El salto atrás Inédito (Circa 1988)
Un ejército de maquinillas de afeitar empieza a surgir de los lugares más recónditos, enarbolando las popularísimas fotografías del señor Gillette en los paqueticos de hojillas; las brochas se dan clavados en los tarros rebozantes de crema mentolada; en rápida sucesión hacen mutis el papel sanitario de segunda, de tercera y de cuarta y el de periódico. Paralizadas por la indecisión quedan las tusas y en última instancia las insidiosas piedras, cuyo porte puede convertir a un tranquilo ciudadano en procura de dar alivio a sus entrañas en un agitador a punto de hacer público su parecer.

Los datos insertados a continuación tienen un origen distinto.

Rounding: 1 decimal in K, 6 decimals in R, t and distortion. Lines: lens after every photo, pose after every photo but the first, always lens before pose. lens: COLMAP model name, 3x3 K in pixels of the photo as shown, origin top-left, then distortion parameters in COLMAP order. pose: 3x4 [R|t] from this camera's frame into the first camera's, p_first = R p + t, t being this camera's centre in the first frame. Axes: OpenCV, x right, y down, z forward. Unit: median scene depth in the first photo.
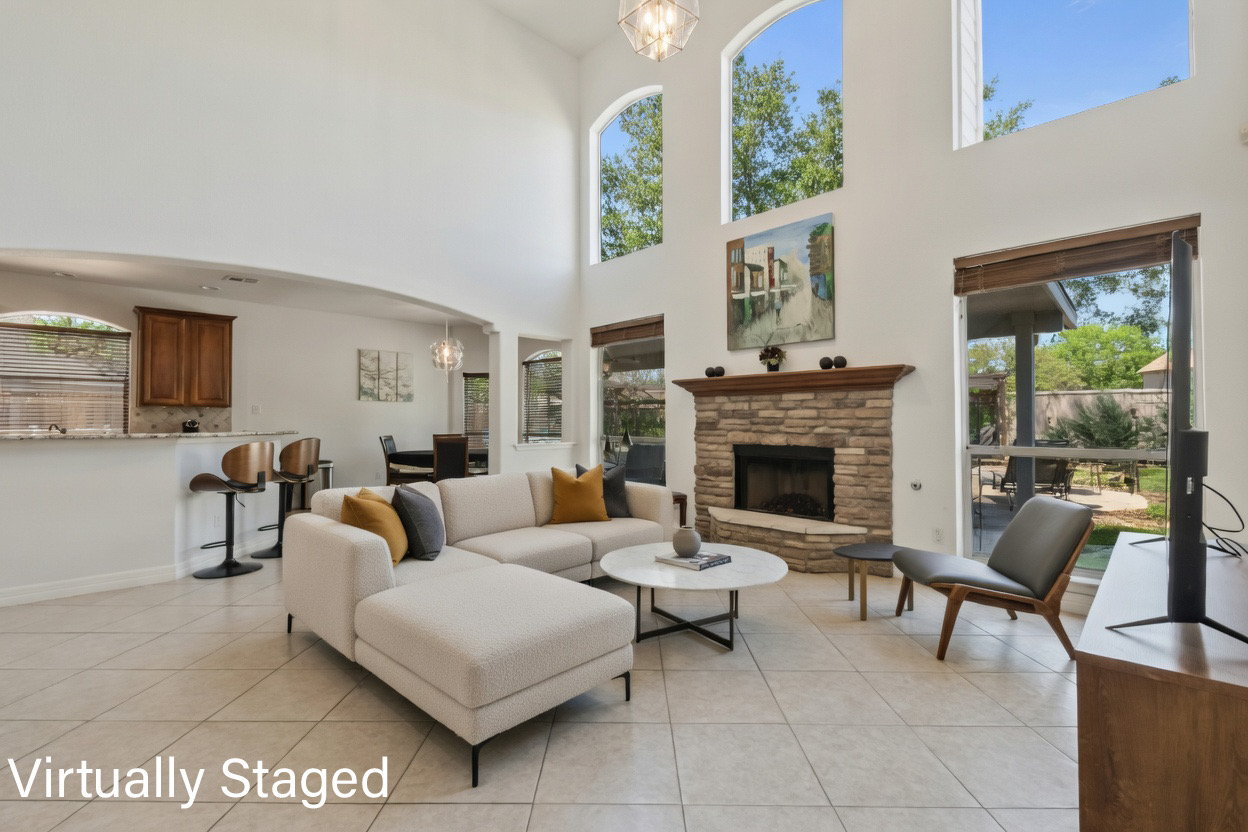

Llenos de jolgorio, la cañabrava y el barro anuncian su reconciliación
y que de nuevo juntos están dispuestos a procrear todo el bahareque que les
demanden los altos intereses de la patria; escapando a su prisión de telarañas,
las maquinitas de hacer capelladas empiezan a vomitar punteras y talones al
alcance de todos los pies; los fluxes empiezan a voltearse como medias; las
medias quedan reducidas a bajas; en todas partes se ve el zurcido invisible;
postmodernas caravanas de sonrientes carros viejos flanqueados por bicicletas,
igualmente alegres; los molinos de mano invaden las cocinas saqueando hasta el
último grano de maíz cocido o café tostado, pulverizándolos lujuriosamente
entre sus quijadas; amorosamente ramas,
hierbas y raíces reciben en sus brazos la mengua del enfermo; millares
de huecos callejeros adoquinados de mediasuelas se sacan unos cartones
doblados; antiguas y nuevas casas de vecindad olfatean el piso, desesperadamente,
tras la huella de matrimonios solos, bueno, está bien, con niños; o de
señoritas serias o caballeros de orden; cántaros de pura leche fresca, bueno,
con un poquita de agua, deambulan trasnochados vendiéndose al mejor postor; el
espectro de una locha se ríe a carcajadas de un fuerte; diez bateas, cien, mil, cien mil. acosan, señalan,
abuchean a las aterrorizadas lavadoras que se quedan frías; millones de
liliputienses ganchos de ropa inmovilizan con cuerdas a una enorme secadora
durmiente; las vidrieras son feraz tierra para que se abonen los apartados y se
cosechen cuando estén totalmente pagados; maravillosos artilugios para extraer
jugo de limón o de naranja, trocar una papa en tornillo o moldear una fritanga
brotan a cada metro del pavimento, trepando por las piernas de un inseguro
atril ambulante, mostrando, sin rubor, todas sus habilidades; proliferan los
templos y predicadores independientes extendiendo el agiotismo como fe del que
puede y resignación del que no puede; las calles son negras, los saldos son
rojos; pretendimos en unas pocas generaciones deslastrarnos de la pobreza
congénita que arrastra la parentela latina; desde nuestro níveo abolengo de
riqueza dimos a la luz un presente negro.